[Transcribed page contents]
****

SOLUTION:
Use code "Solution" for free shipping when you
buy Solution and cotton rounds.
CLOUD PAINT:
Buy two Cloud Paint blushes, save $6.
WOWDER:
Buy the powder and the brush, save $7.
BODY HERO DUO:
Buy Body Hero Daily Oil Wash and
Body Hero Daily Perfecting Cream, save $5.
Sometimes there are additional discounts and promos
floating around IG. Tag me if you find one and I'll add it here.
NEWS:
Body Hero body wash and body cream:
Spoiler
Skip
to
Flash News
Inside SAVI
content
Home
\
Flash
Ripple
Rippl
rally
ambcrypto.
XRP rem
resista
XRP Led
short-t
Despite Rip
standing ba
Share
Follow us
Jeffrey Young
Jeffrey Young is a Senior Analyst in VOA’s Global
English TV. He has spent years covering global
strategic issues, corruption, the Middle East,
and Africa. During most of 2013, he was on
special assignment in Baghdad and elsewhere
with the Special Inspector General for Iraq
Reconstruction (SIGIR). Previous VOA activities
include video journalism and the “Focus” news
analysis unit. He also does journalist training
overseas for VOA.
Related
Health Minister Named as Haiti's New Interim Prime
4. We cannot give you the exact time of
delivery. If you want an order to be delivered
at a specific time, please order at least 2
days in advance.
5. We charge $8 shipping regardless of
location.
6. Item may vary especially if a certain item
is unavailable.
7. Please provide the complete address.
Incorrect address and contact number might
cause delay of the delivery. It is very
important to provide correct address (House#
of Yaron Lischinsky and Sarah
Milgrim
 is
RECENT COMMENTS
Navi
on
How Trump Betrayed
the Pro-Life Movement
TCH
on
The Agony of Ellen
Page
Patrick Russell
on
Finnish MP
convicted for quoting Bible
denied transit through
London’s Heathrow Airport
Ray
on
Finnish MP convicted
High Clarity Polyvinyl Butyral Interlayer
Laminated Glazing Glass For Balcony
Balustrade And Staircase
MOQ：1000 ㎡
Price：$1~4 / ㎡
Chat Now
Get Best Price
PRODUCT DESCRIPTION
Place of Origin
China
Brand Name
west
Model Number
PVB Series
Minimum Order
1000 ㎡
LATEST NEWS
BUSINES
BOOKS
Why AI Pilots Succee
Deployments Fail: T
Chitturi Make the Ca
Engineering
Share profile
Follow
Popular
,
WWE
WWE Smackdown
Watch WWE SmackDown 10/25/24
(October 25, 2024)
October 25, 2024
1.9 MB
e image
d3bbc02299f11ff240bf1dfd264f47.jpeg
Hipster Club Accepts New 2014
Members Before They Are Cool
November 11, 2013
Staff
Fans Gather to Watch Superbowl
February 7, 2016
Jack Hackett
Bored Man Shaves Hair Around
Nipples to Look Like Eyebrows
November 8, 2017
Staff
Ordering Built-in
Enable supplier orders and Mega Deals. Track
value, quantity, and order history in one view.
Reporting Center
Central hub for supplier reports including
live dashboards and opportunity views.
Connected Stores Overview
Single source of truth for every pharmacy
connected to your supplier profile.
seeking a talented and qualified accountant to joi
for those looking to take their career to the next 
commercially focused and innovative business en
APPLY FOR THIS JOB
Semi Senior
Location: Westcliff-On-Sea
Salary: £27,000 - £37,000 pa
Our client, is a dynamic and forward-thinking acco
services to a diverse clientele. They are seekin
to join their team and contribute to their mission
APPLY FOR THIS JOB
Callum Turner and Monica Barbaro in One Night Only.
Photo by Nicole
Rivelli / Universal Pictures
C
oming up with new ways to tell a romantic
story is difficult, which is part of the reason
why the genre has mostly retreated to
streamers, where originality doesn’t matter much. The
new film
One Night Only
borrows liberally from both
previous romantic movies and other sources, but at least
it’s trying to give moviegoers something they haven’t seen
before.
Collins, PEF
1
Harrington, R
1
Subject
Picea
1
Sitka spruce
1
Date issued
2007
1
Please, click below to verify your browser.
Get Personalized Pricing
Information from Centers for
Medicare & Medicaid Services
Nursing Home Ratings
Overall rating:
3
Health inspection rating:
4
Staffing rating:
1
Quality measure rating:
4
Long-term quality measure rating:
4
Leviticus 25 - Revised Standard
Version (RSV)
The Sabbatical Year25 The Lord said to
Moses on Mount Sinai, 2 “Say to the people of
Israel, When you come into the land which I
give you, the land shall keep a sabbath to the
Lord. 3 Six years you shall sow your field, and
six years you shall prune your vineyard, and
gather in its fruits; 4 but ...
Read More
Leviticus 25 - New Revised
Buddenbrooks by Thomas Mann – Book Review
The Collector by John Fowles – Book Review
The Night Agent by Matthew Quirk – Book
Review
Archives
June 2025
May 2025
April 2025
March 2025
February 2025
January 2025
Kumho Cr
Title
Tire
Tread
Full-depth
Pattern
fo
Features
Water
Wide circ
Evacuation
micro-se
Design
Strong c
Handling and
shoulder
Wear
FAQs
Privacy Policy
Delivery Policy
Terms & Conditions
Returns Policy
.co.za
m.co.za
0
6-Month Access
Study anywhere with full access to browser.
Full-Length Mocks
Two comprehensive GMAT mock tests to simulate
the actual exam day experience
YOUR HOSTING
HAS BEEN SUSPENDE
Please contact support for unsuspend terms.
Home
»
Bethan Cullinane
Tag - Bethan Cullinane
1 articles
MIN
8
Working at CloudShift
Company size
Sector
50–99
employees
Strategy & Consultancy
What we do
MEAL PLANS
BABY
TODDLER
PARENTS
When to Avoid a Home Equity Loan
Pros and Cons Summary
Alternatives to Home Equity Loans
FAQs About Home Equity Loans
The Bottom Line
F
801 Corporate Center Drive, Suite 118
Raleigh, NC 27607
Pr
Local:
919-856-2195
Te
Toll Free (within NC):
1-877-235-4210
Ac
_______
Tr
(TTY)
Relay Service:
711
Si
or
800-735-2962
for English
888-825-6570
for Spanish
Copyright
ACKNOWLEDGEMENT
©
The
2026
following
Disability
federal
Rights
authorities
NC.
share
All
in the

****

Pull out every line in the data above that has the word "measure".

TASK RESPONSE ::
Quality measure rating:
Long-term quality measure rating:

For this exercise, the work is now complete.